Cep telefonunuzu bir kenara bırakın
Dinlenmeniz gereken sürede cep telefonunuzdan sosyal medya hesaplarınızı hatta iş maillerinizi kontrol etmek, kendinize ayırdığınız o boş vakti tümüyle heba etmenize neden olabilir. İş ve ev yaşamınızı birbirinden ayrı tutmak, her şeyden zor olabilir ancak bunun bir o kadar da önemli olduğunu unutmayın. Ailenizle sohbet edin, onlarla vakit geçirin, yemek yiyin. Belli bir saatten sonra maillerinize veya sosyal medya hesaplarınıza bakmayı bırakın.
Alkol yerine su için
Dehidrasyon birçok insan için ciddi bir sorun ancak bunun farkına varan çok az kişi var. Su olmadan vücudunuz fonksiyonlarını iyi bir şekilde yerine getiremez. Yapılan bazı araştırmalar, yorgunluk nedeniyle doktora giden birçok kişinin sadece dehidrasyon sorunu yaşadığını gösteriyor. Kendinizi kötü hissettiğinizde alkole sığınmak yerine su için.
Evcil hayvan edinin
Hiç kimseye anlatamadığınız şeyleri evcil hayvana anlatabilirsiniz. Üstelik o size hiçbir zaman kırılmaz, sizi yargılamaz.

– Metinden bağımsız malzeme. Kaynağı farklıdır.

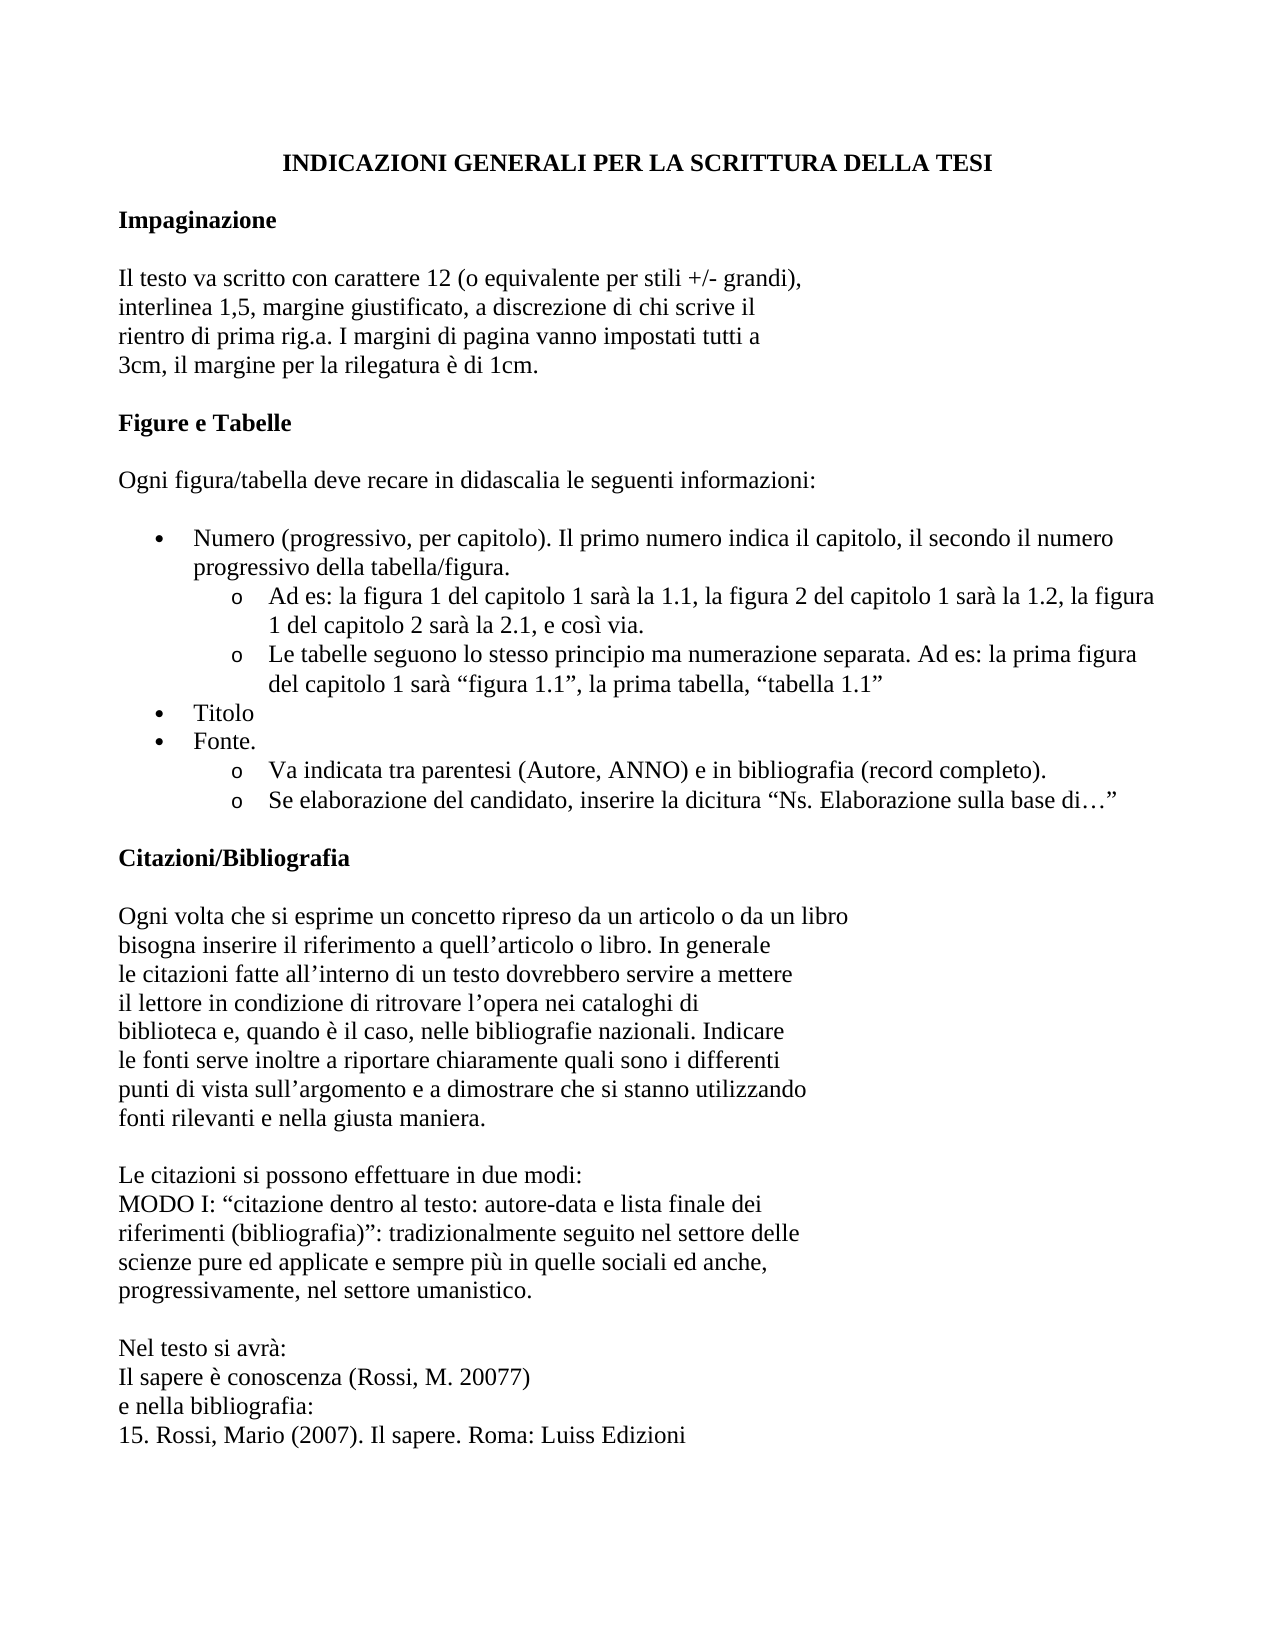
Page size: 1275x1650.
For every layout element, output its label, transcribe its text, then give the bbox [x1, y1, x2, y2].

text INDICAZIONI GENERALI PER LA SCRITTURA DELLA TESI [118, 148, 1157, 176]
text Nel testo si avrà: Il sapere è conoscenza (Rossi, M. 20077) e nella bibliografia: 15. Rossi, Mario (2007). Il sapere. Roma: Luiss Edizioni [118, 1333, 1157, 1448]
text Figure e Tabelle [118, 408, 1157, 436]
list Se elaborazione del candidato, inserire la dicitura “Ns. Elaborazione sulla base di…” [231, 785, 1157, 814]
text Impaginazione [118, 206, 1157, 234]
text Ogni volta che si esprime un concetto ripreso da un articolo o da un libro bisogna inserire il riferimento a quell’articolo o libro. In generale le citazioni fatte all’interno di un testo dovrebbero servire a mettere il lettore in condizione di ritrovare l’opera nei cataloghi di biblioteca e, quando è il caso, nelle bibliografie nazionali. Indicare le fonti serve inoltre a riportare chiaramente quali sono i differenti punti di vista sull’argomento e a dimostrare che si stanno utilizzando fonti rilevanti e nella giusta maniera. [118, 901, 1157, 1131]
list Le tabelle seguono lo stesso principio ma numerazione separata. Ad es: la prima figura del capitolo 1 sarà “figura 1.1”, la prima tabella, “tabella 1.1” [231, 639, 1157, 698]
text Il testo va scritto con carattere 12 (o equivalente per stili +/- grandi), interlinea 1,5, margine giustificato, a discrezione di chi scrive il rientro di prima rig.a. I margini di pagina vanno impostati tutti a 3cm, il margine per la rilegatura è di 1cm. [118, 263, 1157, 378]
list Fonte. [156, 726, 1157, 755]
text Citazioni/Bibliografia [118, 843, 1157, 872]
text Le citazioni si possono effettuare in due modi: MODO I: “citazione dentro al testo: autore-data e lista finale dei riferimenti (bibliografia)”: tradizionalmente seguito nel settore delle scienze pure ed applicate e sempre più in quelle sociali ed anche, progressivamente, nel settore umanistico. [118, 1161, 1157, 1304]
list Numero (progressivo, per capitolo). Il primo numero indica il capitolo, il secondo il numero progressivo della tabella/figura. [156, 523, 1157, 581]
list Ad es: la figura 1 del capitolo 1 sarà la 1.1, la figura 2 del capitolo 1 sarà la 1.2, la figura 1 del capitolo 2 sarà la 2.1, e così via. [231, 581, 1157, 639]
list Titolo [156, 698, 1157, 726]
list Va indicata tra parentesi (Autore, ANNO) e in bibliografia (record completo). [231, 755, 1157, 785]
text Ogni figura/tabella deve recare in didascalia le seguenti informazioni: [118, 466, 1157, 494]
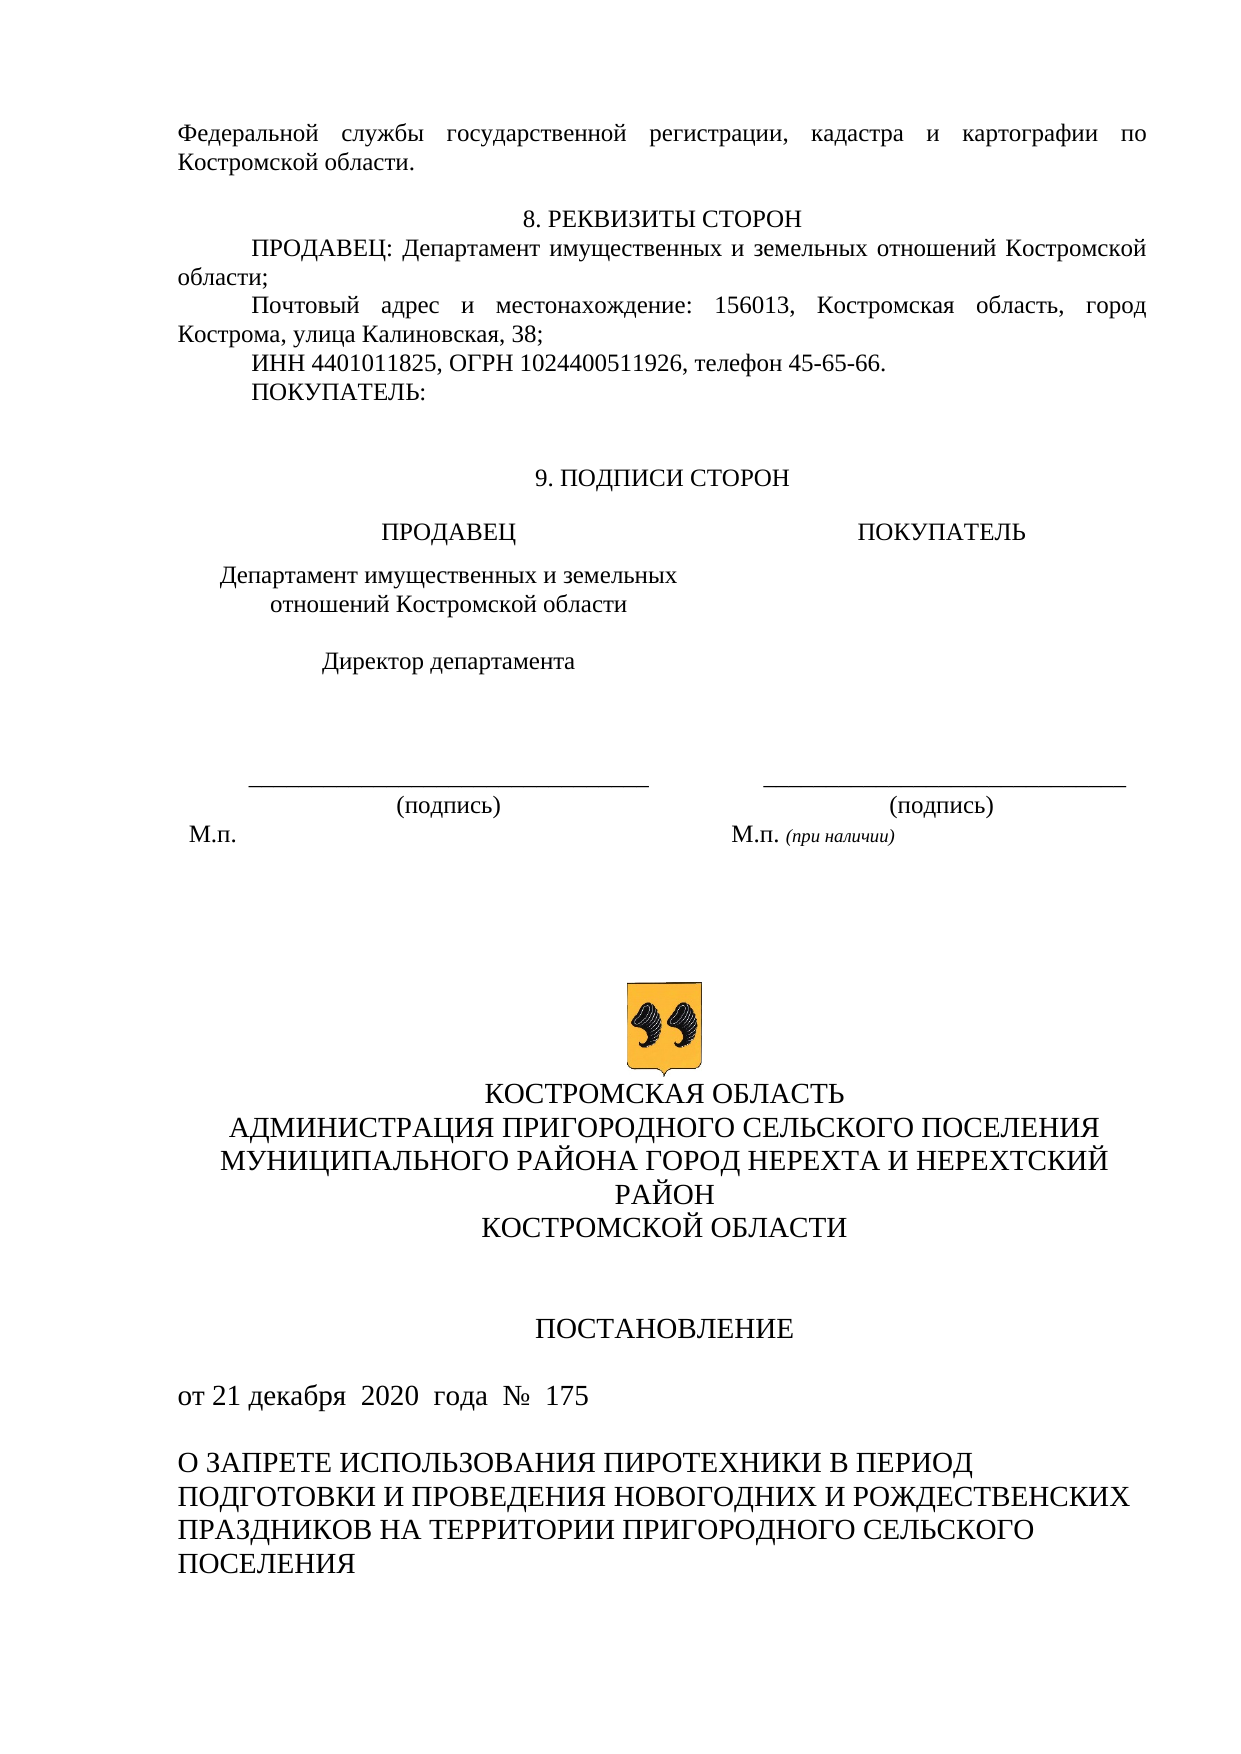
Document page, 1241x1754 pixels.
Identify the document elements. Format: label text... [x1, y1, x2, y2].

Farkındalığınızı geliştirin
Farkındalığın bir bakıma şimdiki zamanın farkında olmak olduğunu unutmayın. Yaşadığınız anın farkına varırsanız, etrafınızdaki dünyayı algılamanız daha kolay olur.
Şeker tüketimini azaltın
İşlenmiş gıdalardan uzaklaşın. Kendinizi kafeinle ve şekerle beslemekten vazgeçin. Günlük meyve ve sebzenizi tüketmeyi unutmayın. Böylelikle baş ağrılarınızla vedalaşabilirsiniz.

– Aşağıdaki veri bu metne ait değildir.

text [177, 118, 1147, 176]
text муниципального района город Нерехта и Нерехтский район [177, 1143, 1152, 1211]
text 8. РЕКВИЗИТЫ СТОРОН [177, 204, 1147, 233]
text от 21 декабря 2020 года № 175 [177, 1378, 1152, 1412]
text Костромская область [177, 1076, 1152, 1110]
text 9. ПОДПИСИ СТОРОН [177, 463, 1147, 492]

‘Kronik yorgunluk için tüketilmesi gereken besinler‘ başlıklı yazımıza göz atabilirsiniz.
Sigarayı bırakın
Yoğun ve stresli geçen dönemlerde insanlara sigaraya daha çok yakınlaşıyor. Sigaranın sağlık üzerindeki etkileri gerçekten yıkıcı. Sigaranın sizin için iyi olan hiçbir yanı olmadığının farkına varın.